Updated September 8, 2010: Our translation validator implementation has been improved dramatically since our first release. The current version uses an alternative to structural analysis which allows us to handle more functions. In addition, we have improved our validation results for our original optimizations, and added new optimizations. The new results are summarized in the table below.

optimized functionsValidated optimizationsAlarmsRatio
GVN 535 480 55 89%
SCCP 78 71 9 91%
LICM 88 86 2 98%
DCE 82 82 0 100%
LD 32 32 0 100%
New Optimiations
ADCE 82 82 0 100%
CONSTPROP 6 2 2 50%
DIE 82 82 0 100%

Using our prototype implementation of LLVM M.D., we have run three experiments. First, we have a number of difficult, hand-written examples that we have optimized using LLVM or by hand. These hand-written examples are designed to test extreme cases of both correct and incorrect optimizations. Those examples include optimizations such as global constant and copy propagation and folding, common-subexpression elimination with global value numbering or lazy code motion, list, trace and global scheduling, loop fission and fusion, loop invariant code motion, loop deletion, sparse conditional constant propagation, and loop unswitching.

Our second experiment uses the sqlite3 embedded database library. This library is comprised of approximately 100,000 lines of C code in over 1300 different functions. We optimize the sqlite3 library using different optimizations and try to validate each transformed function. The results we have obtained are summarized in the Table below, where GVN stands for global value numbering, SCCP stands for sparse conditional constant propagation, LICM stands for loop invariant code motion, DCE stands for dead code elimination, and LD stands for loop deletion. Note that the current implementation of LLVM uses alias analysis, and eliminates some partially redundant computations and redundant loads. We believe that it implements an AWZ-like GVN analysis.

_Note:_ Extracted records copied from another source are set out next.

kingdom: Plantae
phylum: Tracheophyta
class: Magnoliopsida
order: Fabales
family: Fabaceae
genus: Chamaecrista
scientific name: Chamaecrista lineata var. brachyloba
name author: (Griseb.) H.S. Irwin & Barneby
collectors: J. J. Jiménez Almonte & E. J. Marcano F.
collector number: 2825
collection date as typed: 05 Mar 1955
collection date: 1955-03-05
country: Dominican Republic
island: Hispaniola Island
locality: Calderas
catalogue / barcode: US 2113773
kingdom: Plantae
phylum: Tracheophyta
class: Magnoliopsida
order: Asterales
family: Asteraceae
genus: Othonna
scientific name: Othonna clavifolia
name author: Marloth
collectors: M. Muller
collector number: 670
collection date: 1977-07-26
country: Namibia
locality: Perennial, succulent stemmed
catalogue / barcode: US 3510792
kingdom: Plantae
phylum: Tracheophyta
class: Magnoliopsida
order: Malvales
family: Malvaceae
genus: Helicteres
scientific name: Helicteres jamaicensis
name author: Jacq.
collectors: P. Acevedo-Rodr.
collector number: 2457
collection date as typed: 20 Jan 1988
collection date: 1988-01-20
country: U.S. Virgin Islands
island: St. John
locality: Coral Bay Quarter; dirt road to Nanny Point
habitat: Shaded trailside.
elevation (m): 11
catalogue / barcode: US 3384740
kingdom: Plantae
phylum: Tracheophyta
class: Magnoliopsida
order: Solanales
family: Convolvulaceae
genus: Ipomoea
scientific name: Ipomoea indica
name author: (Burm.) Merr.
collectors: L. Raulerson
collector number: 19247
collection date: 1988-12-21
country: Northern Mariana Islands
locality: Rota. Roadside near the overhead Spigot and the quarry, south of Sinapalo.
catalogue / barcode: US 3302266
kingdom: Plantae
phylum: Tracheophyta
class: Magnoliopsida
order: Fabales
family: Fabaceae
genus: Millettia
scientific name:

optimized functionsValidated optimizationsAlarmsRatio
GVN 350 326 24 93%
SCCP 42 35 7 83%
LICM 79 76 3 96%
DCE 43 43 0 100%
LD 25 25 0 100%

The second column is the number of functions for which we observe one or more transformations. For instance, for GVN (using alias information), we have observed that 350 functions were transformed, of which we validated 326, and produced 24 alarms.

Finally, for our third experiment, we have used LLVM M.D. to validate optimizations on C code produced by The Mathworks Real-time workshop from a combined Stateflow/Simulink model. The model is a classic example of the temperature of a plant along with it's cooling system in Simulink, and a control-command program that takes as input the current temperature and decides when fans should be turned on or off. The important conclusion from this experiment is that for such code, that respects the safety-critical guidelines for C, we can restructure every function and apply the validator, even for inter-procedural optimization.